The Dow is down 300 points.
This is NPR.
Leaders of several nationalist European parties are due to gather in Madrid under the slogan
Make Europe Great Again.
The Hungarian Prime Minister Viktor Orban, the Italian Deputy Prime Minister Matteo Salvini
and France's Marine Le Pen are expected to attend.
The Patriots for Europe group, which convened the meeting, is the third biggest in the European
Parliament.
The BBC's Guy Hedgeco reports.
This two-day summit hosted by Spain's Vox party comes as the radical right is performing
strongly in many countries.
However, Germany's AFD is a notable absence from the Patriots group, as is Italian Prime
Minister Giorgia Meloni's Brothers of Italy party.
Boyed by the return of Donald Trump to the U.S. presidency, the group seems to
share his main priorities.
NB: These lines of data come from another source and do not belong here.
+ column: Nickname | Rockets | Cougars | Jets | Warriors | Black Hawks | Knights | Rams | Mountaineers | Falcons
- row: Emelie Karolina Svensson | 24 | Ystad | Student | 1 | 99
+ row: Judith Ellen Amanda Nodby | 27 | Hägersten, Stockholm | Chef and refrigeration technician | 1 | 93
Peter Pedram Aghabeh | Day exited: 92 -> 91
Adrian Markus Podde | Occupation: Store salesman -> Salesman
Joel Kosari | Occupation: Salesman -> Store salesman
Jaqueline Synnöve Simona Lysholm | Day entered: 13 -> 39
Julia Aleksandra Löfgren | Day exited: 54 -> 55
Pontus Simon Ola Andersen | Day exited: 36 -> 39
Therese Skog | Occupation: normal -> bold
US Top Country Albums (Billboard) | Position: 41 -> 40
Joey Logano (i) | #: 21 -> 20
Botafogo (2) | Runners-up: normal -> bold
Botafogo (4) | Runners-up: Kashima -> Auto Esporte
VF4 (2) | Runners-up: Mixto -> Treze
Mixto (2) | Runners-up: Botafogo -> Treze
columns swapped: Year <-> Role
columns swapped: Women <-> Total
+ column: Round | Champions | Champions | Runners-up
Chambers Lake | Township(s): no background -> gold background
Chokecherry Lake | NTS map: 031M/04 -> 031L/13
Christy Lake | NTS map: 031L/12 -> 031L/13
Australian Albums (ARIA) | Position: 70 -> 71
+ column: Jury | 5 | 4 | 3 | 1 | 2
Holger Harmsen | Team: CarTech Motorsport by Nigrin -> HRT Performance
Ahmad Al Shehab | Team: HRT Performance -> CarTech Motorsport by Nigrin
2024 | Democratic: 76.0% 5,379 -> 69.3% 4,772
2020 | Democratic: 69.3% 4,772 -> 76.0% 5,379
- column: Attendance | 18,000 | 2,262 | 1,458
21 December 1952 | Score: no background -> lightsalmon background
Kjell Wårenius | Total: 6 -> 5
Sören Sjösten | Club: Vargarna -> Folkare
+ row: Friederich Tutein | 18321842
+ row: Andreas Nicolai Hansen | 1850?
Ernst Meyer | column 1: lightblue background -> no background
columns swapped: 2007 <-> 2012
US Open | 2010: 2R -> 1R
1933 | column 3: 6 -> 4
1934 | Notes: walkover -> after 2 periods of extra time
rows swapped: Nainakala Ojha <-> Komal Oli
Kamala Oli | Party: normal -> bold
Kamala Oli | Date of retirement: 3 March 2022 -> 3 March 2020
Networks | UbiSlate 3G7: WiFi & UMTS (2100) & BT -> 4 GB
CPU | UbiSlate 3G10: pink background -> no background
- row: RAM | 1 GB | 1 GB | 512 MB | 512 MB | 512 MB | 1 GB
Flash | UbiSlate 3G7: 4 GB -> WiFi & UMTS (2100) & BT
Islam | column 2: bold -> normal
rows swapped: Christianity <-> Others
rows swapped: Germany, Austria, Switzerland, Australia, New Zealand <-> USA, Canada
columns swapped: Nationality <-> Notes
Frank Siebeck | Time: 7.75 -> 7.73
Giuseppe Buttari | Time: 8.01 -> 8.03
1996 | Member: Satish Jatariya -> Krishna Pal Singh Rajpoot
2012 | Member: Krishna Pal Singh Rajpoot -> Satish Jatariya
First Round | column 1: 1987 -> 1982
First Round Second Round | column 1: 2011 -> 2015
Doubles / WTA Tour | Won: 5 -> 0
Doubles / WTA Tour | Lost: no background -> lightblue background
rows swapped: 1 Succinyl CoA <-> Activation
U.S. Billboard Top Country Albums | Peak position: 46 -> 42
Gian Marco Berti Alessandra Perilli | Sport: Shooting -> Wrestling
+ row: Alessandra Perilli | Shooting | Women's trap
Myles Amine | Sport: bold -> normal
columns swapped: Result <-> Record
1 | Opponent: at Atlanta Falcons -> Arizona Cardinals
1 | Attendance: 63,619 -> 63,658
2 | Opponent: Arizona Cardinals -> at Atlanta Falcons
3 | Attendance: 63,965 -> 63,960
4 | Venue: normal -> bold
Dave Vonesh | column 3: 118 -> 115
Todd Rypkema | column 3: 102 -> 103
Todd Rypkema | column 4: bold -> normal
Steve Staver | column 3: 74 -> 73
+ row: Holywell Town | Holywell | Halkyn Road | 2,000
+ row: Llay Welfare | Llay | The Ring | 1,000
They include tighter immigration controls and rolling back green
policies in areas such as farming.
That's the BBC's Guy Hedgeco reporting. In the United States, respiratory viruses are
making the rounds, but as NPR's Rob Stein tells us, there are a couple of unusual trends
driving all the coughing, sneezing, and fevers this year.
One possible explanation is that we went through an unusually intense summer COVID surge that
also started relatively late.
So lots of people may still have some immunity from when they had COVID this summer and no
new variant has evolved that's any better about getting around the immunity people have
built up.
There's also a theory called viral interference. That's when the presence of one virus
kind of pushes out other viruses. NPR's Rob Stein reporting. The NASDAQ is down
nearly 1%, the Dow has fallen roughly half a percent. This is NPR.